Digital Rights for All was born out of the certainty that the communities better placed to lead on any issue are the ones most concerned by it. Thus, it aims to support racial, social, economic justice organisations in developing their own agenda when it comes to digital rights issues.

We began in March 2021 and sent out a needs assessment survey to approximately 200 organisations working in member states of the Council of Europe. Based on the answers we received, we developed a programme of workshops. As said in the beginning of this blog, it will begin on Wednesday 6. October with Talking Digital and will end in November 2022 with a session that will be collaboratively designed.

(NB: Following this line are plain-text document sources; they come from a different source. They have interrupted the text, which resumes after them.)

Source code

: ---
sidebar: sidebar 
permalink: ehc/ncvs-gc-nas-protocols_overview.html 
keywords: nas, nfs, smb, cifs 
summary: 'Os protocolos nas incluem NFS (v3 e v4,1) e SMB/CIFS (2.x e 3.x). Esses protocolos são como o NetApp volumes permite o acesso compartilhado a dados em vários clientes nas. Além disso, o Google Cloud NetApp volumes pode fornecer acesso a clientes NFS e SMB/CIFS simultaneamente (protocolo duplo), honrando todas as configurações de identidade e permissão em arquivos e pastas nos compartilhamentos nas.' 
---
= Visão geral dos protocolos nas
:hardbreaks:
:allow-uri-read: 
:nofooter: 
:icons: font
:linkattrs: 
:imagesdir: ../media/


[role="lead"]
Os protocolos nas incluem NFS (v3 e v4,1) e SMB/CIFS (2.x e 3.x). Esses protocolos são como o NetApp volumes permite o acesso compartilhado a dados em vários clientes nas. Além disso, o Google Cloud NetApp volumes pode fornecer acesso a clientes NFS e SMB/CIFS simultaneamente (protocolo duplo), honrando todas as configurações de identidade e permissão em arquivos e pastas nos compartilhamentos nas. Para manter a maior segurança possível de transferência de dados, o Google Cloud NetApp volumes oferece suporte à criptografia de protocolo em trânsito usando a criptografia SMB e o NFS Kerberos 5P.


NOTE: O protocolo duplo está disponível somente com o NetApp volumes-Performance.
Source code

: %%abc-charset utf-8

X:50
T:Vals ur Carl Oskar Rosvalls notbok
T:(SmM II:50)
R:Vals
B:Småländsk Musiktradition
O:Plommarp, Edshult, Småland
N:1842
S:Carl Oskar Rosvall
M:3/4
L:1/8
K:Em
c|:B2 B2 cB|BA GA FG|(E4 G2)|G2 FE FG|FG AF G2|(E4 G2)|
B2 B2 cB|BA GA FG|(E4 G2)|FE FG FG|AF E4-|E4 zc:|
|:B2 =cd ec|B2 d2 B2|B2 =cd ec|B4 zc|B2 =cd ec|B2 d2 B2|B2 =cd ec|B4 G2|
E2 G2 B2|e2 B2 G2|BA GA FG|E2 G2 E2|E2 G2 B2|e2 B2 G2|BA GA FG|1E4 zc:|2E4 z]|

In between, we will work together on strategies to fight back digital policing and the digital policing of migration, on digital oppression at work, in the welfare and health systems – and how to fight back. We will explore ways to build solidarity by using tools to better protect our data, be safe on social media platforms, and to develop community-centered advocacy and community-centered litigation technics. 

We will explore ways to build solidarity by using tools to better protect our data, be safe on social media platforms, and to develop community-centered advocacy and community-centered litigations technics. 

On EDRi´s side, Sarah Chander, Senior Policy Advisor, is leading the work on coalition-building in advocacy.

Many challenges await us. How do we build trust? How do we take into account the fact that racial, social and economic justice organisations led by marginalised communities are structurally underfunded? How do we tackle the language barriers?  We probably won´t find solutions for all of them because many demand more fundamental structural changes in the digital rights field.

Fighting back and building solidarity. Nothing new, nothing ground-breaking: those have been the pillars of many emancipation struggles, often summed up by this motto linked to the disability movement in South Africa “Nihil de nobis, sine nobis”: nothing about us, without us.